Schafer even double-checked the prosecutor’s commitment to the agreement.
“Are you still comfortable with the Killebrew agreement that your office worked out with the defendant?” he asked the assistant prosecuting attorney who appeared for the case.
“Very much so, your honor,” the attorney responded.
Schafer, the county’s former prosecutor, eventually decided to go along with the deal.
“I also stood in (the prosecutor’s) shoes one time, and I guess, I hope, they have good reasons for agreements that are at the bottom end of the guidelines when … for all intents and purposes, you probably should be going to prison,” he said.
Weeks after Vansuilichem was released from his jail term, investigators say he began committing the break-ins in Kent County.
Despite the new allegations, Ionia County Prosecutor Kyle Butler stands by the agreement he made.
“The bottom line is that the sentence for this offense was fair in light of the totality of the circumstances and supported by MDOC (the Michigan Department of Corrections) and ultimately the Judge as well (who could have refused to follow the agreement),” he said in a written statement to 24 Hour News 8. “My heart goes out to those people that may have been victimized by his actions and I’m sure that if the allegations prove true justice will be served.”
The Kent County assistant prosecuting attorney handling the new allegations against Vansuilichem said no such deal should be expected.
On Wednesday, the suspect appeared in court briefly to waive his right to a preliminary exam on one of the counts he faces.
The full statement from the Ionia County prosecutor:
“Attached you’ll find a portion of the PSIR for the recent case in which the Defendant was sentenced to 60 days jail and probation for 3 years (as well as other terms of probation).
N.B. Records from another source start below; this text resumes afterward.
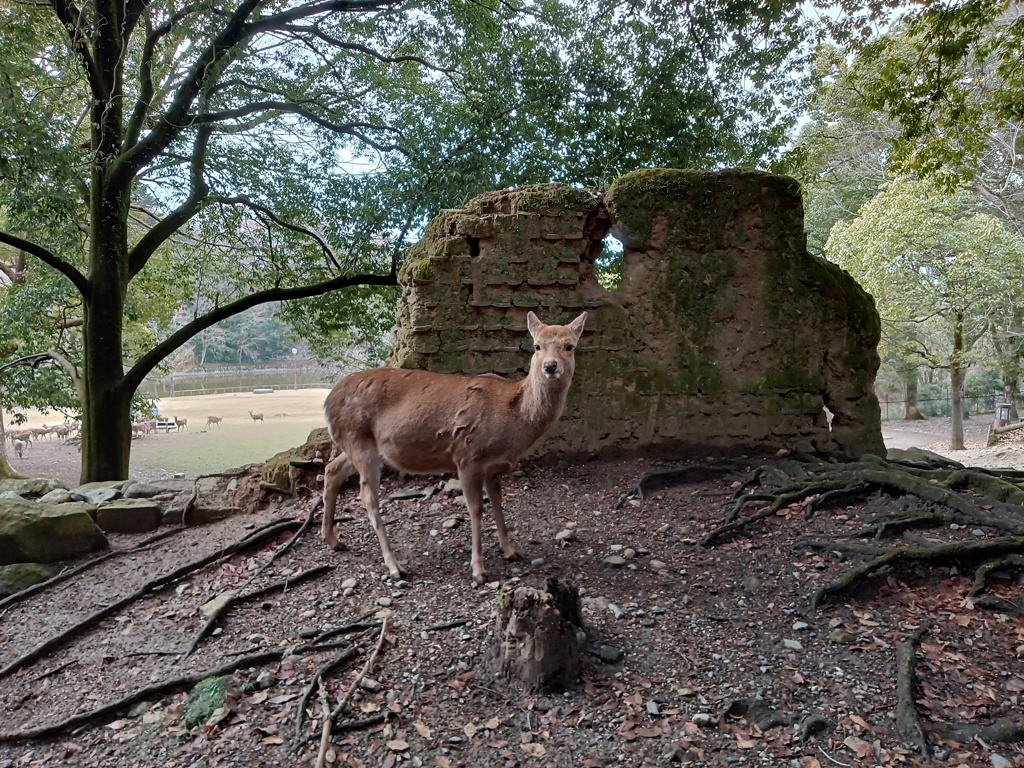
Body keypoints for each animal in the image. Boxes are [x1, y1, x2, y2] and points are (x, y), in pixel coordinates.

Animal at [319, 311, 593, 581]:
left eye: (570, 346)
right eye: (537, 346)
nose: (550, 366)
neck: (512, 419)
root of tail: (327, 402)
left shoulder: (493, 467)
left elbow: (498, 502)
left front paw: (510, 551)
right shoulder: (468, 456)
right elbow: (476, 509)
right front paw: (478, 570)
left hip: (357, 446)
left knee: (332, 469)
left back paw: (333, 540)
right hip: (359, 440)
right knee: (368, 498)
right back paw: (394, 566)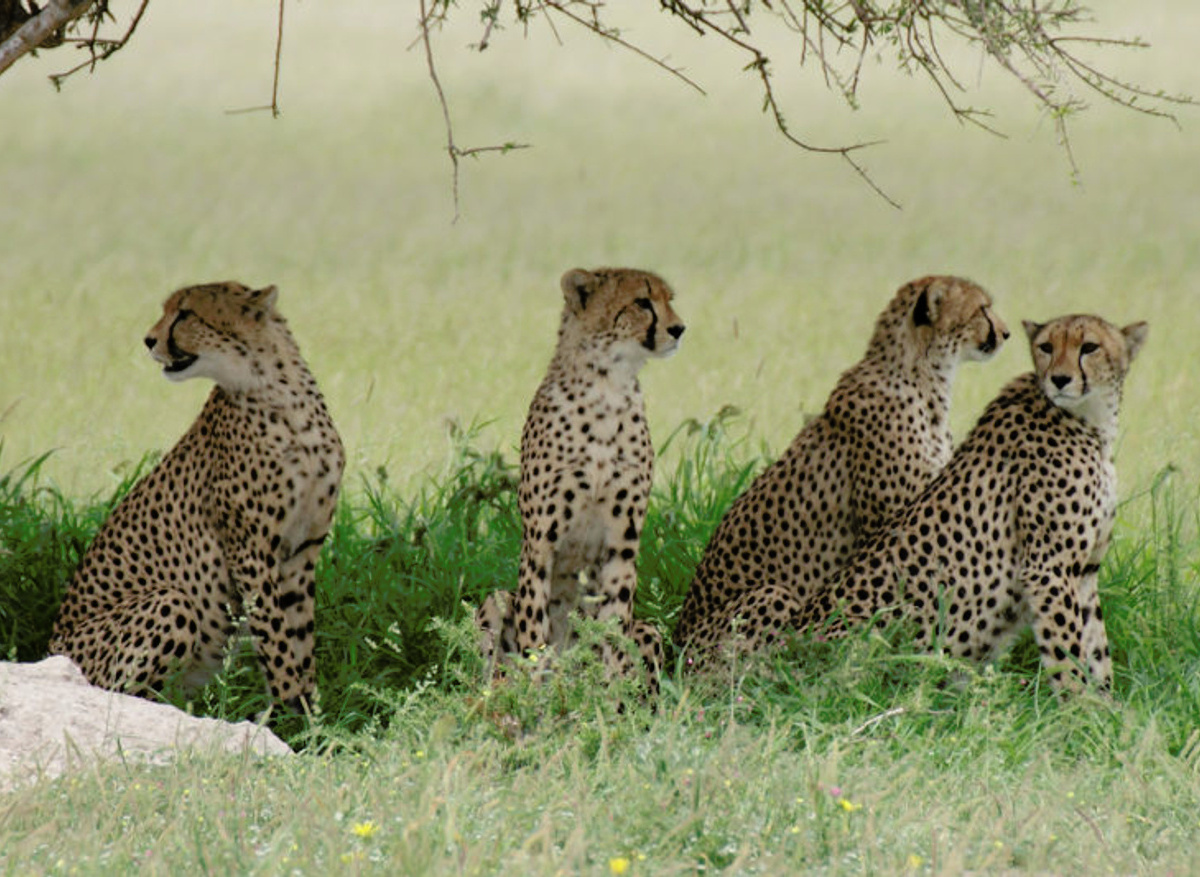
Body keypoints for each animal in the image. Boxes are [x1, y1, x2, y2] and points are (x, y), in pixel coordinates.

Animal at [50, 281, 344, 709]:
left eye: (185, 313)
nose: (148, 339)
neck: (277, 391)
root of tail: (52, 651)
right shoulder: (251, 550)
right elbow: (275, 639)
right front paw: (291, 711)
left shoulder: (302, 551)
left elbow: (300, 640)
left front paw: (312, 713)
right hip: (168, 602)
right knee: (119, 697)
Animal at [475, 267, 685, 693]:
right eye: (642, 302)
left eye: (669, 299)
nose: (679, 328)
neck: (608, 389)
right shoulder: (540, 541)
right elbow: (534, 627)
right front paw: (538, 691)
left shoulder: (623, 541)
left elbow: (613, 627)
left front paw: (605, 694)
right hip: (496, 600)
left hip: (649, 630)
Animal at [675, 275, 1008, 661]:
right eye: (982, 309)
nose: (1006, 332)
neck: (924, 377)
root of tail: (675, 643)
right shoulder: (893, 527)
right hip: (772, 595)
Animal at [727, 313, 1147, 691]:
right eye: (1046, 347)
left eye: (1089, 347)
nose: (1059, 379)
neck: (1091, 422)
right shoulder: (1049, 569)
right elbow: (1068, 655)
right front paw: (1081, 710)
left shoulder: (1084, 572)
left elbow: (1097, 651)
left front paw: (1107, 713)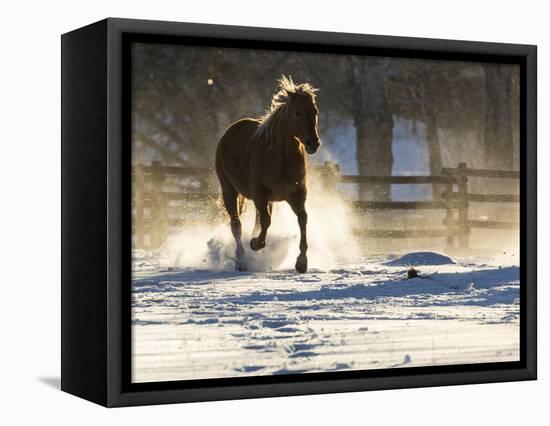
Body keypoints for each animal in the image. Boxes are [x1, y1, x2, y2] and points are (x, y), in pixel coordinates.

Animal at [215, 75, 322, 272]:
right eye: (298, 113)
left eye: (315, 111)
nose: (313, 143)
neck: (281, 157)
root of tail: (231, 131)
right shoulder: (259, 193)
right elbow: (266, 221)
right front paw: (255, 243)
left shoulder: (296, 194)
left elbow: (302, 219)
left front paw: (301, 262)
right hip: (229, 191)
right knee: (236, 225)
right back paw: (241, 260)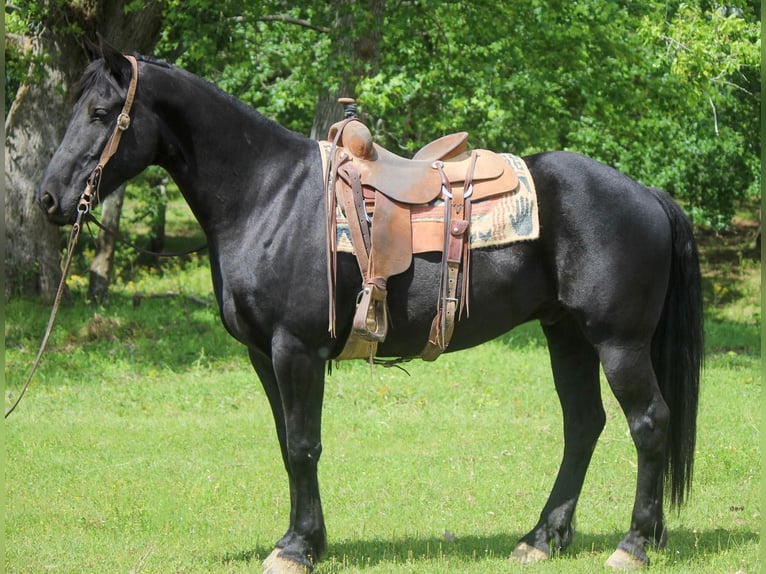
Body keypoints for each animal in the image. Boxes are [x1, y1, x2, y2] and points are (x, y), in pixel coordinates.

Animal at [39, 42, 704, 572]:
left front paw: (296, 550)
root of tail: (645, 192)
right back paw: (544, 537)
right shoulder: (263, 355)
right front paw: (309, 540)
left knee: (649, 424)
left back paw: (634, 544)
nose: (48, 198)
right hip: (566, 335)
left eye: (101, 114)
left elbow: (304, 444)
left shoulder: (296, 350)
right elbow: (287, 444)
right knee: (583, 425)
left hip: (618, 343)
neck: (269, 196)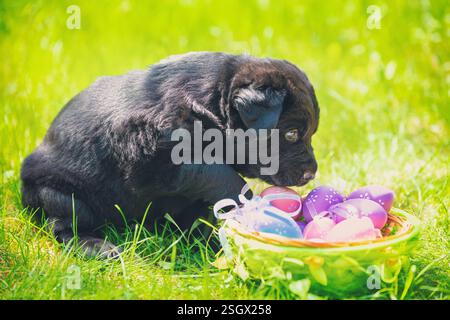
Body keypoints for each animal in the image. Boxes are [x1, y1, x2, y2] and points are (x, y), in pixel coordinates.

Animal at [21, 52, 320, 258]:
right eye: (291, 134)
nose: (311, 173)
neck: (211, 102)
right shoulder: (156, 157)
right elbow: (218, 174)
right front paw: (248, 203)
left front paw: (208, 242)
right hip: (59, 193)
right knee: (63, 225)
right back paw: (97, 247)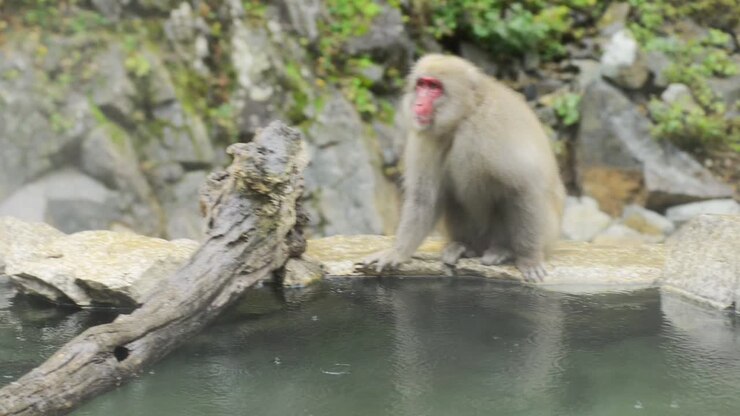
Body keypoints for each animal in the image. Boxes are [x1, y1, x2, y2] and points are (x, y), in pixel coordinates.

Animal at [364, 54, 565, 282]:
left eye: (434, 87)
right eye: (422, 84)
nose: (418, 103)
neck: (464, 116)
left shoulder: (491, 129)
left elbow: (524, 188)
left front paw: (529, 259)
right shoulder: (427, 138)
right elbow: (423, 197)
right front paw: (397, 252)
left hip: (548, 231)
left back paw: (504, 250)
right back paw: (464, 247)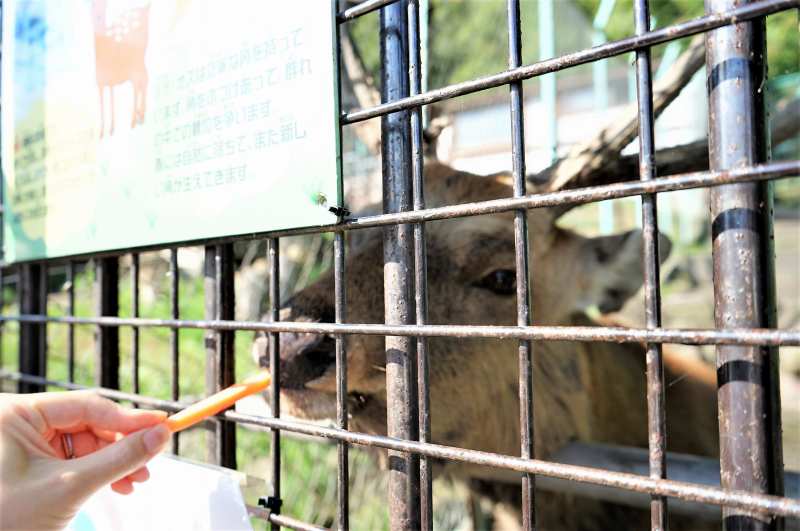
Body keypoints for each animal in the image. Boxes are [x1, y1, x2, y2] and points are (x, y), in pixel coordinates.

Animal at [92, 0, 152, 137]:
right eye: (93, 6)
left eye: (102, 7)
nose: (98, 18)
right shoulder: (103, 84)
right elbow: (106, 103)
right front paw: (105, 131)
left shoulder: (107, 83)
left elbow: (109, 103)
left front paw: (108, 130)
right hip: (139, 70)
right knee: (143, 84)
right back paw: (140, 115)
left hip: (136, 71)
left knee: (139, 86)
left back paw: (135, 120)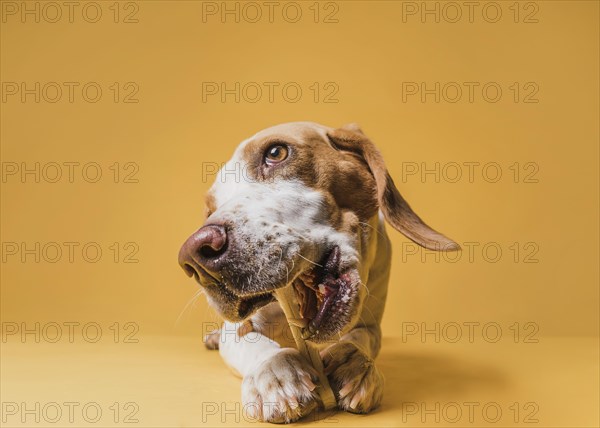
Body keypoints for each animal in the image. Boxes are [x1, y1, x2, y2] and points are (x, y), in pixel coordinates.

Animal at [178, 122, 460, 422]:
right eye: (210, 211)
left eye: (276, 152)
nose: (195, 257)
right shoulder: (237, 330)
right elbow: (253, 344)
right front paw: (277, 373)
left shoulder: (371, 322)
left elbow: (364, 338)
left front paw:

You’ll see that this recommendation was supported by MDOC after they interviewed the Defendant and evaluated his criminal history, employment, education, and other facets of his life. “Yes, it is true that the offense he was sentenced on in our county was his 6th felony offense. Worth noting however, is that the prior felonies all occurred between the dates of 7/6/2002-7/19/2002 with no felony charges until 2016—14 years later. “One statement that you are surely not aware of is that during sentencing on this charge, Judge Schafer acknowledged that he too was once a prosecutor and he knows that prosecutors have reasons for the plea deals they make. Judges are not always privy to all the reasons why prosecutors offer the plea deals that they do and that is very true in this case.“As you’ll see in the “Agent’s Description of the Offense” (see attached) you’ll get a better feel for what this case was all about. The case involved the growing of marijuana and a violation of the MMMA. It would be a rare instance indeed that our office (under my tenor or my predecessor’s) would request prison for such an offence under these circumstances unless the scoring guidelines absolutely required it—which in this case they clearly did not as the Defendant only scored 2-17 months incarceration. “The bottom line is that the sentence for this offense was fair in light of the totality of the circumstances and supported by MDOC and ultimately the Judge as well (who could have refused to follow the agreement). “I understand that the Defendant has been charged in Kent County with multiple counts of Home Invasion. That is very unfortunate for him as if he is found guilty of violating probation in our county and/or in Kent County for the charges then he will likely serve much more time in jail or prison. “My heart goes out to those people that may have been victimized by his actions and I’m sure that if the allegations prove true justice will be served.”